• _Record excerpts_

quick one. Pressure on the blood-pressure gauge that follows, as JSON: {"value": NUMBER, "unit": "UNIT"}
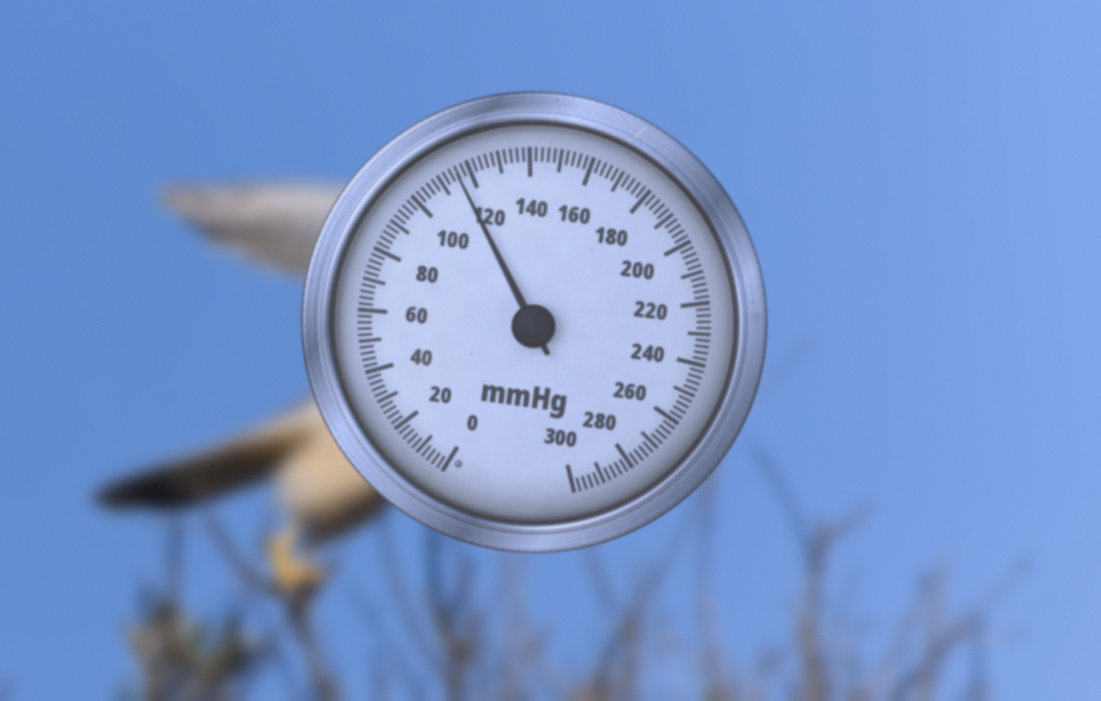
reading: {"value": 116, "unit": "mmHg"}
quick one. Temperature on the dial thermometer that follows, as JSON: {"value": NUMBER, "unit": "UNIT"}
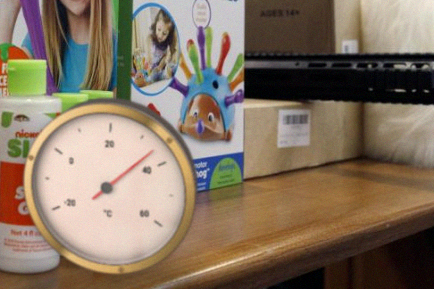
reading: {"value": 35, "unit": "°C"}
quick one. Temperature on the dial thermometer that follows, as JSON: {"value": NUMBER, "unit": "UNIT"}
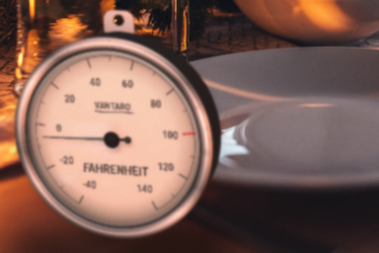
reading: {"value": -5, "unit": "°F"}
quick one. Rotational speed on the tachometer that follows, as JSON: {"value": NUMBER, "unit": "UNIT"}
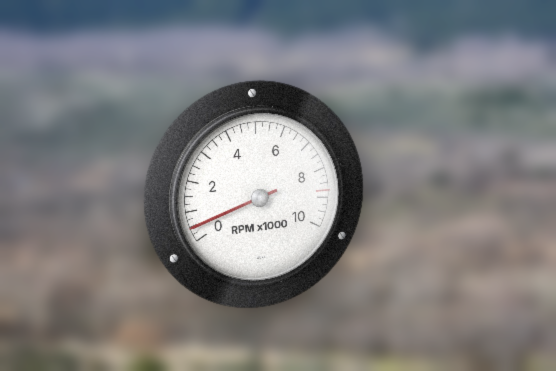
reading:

• _Exercise aim_
Reproduce the listing above word for word, omitting the pictures.

• _Answer to this problem_
quick one. Pressure on the blood-pressure gauge that follows, as JSON: {"value": NUMBER, "unit": "UNIT"}
reading: {"value": 116, "unit": "mmHg"}
quick one. Temperature on the dial thermometer that follows, as JSON: {"value": NUMBER, "unit": "UNIT"}
reading: {"value": 35, "unit": "°C"}
quick one. Temperature on the dial thermometer that follows, as JSON: {"value": NUMBER, "unit": "UNIT"}
reading: {"value": -5, "unit": "°F"}
quick one. Rotational speed on the tachometer that follows, as JSON: {"value": NUMBER, "unit": "UNIT"}
reading:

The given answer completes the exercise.